I also recommend getting a diary to monitor what your Leo has eaten, and also weighing her monthly/every fortnight to make sure they're at optimum weight.
Stick some money to one side for vets bills.


This is just a basic run down and is of course what's best in only MY opinion.

I'd recommend;

1, 3 x 1.5 x 1.5ft viv.
75-100w IR Bulb with bracket.
Stat to link bulb to.
Thermostat/temp gun.
Play-sand and Eco Earth.
3 x hides.
Decor you like.
Leo of your choice.


----------



## TheBadger (Mar 8, 2015)

You also want a bown with pure calcium in it for the Leo to lick when it pleases. :whistling2:


----------



## HOTTOASTcass (Jun 6, 2015)

TheBadger said:


> You'll get a very mixed bag of opinions on set ups for Leo's.
> 
> 
> I'll break all your questions down, remember this is all opinionated;
> ...


This post never came onto my email sorry I missed this! 
So much information thanks a lot!! 

This sounds all great I'm going with the heat Matt and will get a thermostat tomorrow. 

I wanted to get everything and have it completely ready and test the temps before I buy the Leo. Is this wise? 
I have either a plastic terrain which is 48x31x18cm

Or I have a 4ft wooden viv spare I think it's just over a foot high. 
There's these vivs I have or I can just buy a whole new viv which is 45x45x45cm 

http://postimg.org/gallery/3dexq3dzm/ 

Your opinion ?


----------



## GavinMc (Jan 9, 2013)

HOTTOASTcass said:


> I wanted to get everything and have it completely ready and test the temps before I buy the Leo.
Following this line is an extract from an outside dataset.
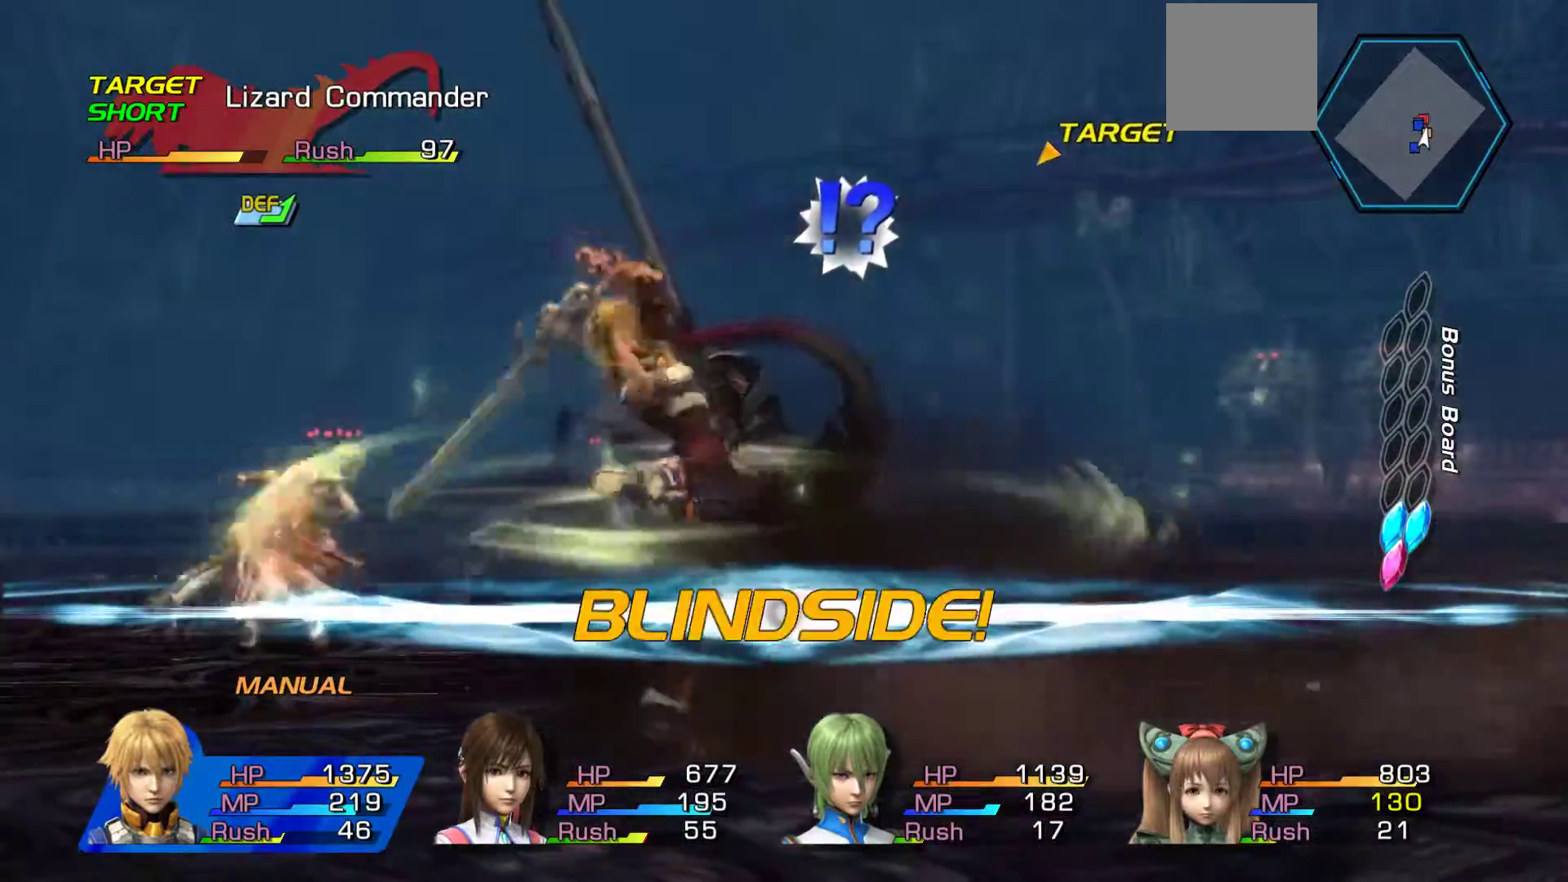
{"dt_ms": 500, "buttons": ["A"], "left_stick": "down", "right_stick": "center", "events": [[83, "A", "up"], [183, "A", "down"], [333, "A", "up"], [400, "A", "down"]]}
Is this wise?


It's not just wise it is essential. Have the vivarium set-up for a week or so before you even think about introducing the Gecko. 




HOTTOASTcass said:


> I have either a plastic terrain which is 48x31x18cm
> 
> Or I have a 4ft wooden viv spare I think it's just over a foot high.
> There's these vivs I have or I can just buy a whole new viv which is 45x45x45cm
> ...


Use the four foot vivarium. There is no point buying another enclosure when you already have one. The other options you have mentioned are also too small for an adult Leopard Gecko.

Remember to get an appropriately sized heat mat, it will need to cover 1/3 - 1/2 of the vivarium floor. You will also need lots of places for the gecko to hide in or behind. You don't even need to buy things. Rock and wood from the beach, woods or parks are perfect. If you think they have come into contact with pesticides or the likes leave them.



Gavin.


----------



## HOTTOASTcass (Jun 6, 2015)

gavgav04 said:


> It's not just wise it is essential. Have the vivarium set-up for a week or so before you even think about introducing the Gecko.
> 
> 
> 
> ...


Thanks Gavin 
Will do! 
I will go out hunting tomorrow or later for this 
Can I get stones big ones (daily sized) from the beach if I bleach and hot water clean them?? 
also what type of heat Matt will I need obviously large enough but the wattage and will it go under the wooden viv or inside of it?


----------



## GavinMc (Jan 9, 2013)

I wouldn't use bleach, you can but I don't see the point. Just fill a tub or something with boiling water and pop the stones in to try and get the worst of the salt off. Driftwood would also be great if you are going to the beach. People pay good money for it online to decorate their vivariums. A good soak in clean water is enough.

Either a 20W or 28W should be perfect. It should go inside the vivarium under what ever substrate you decide on.



Gavin.


----------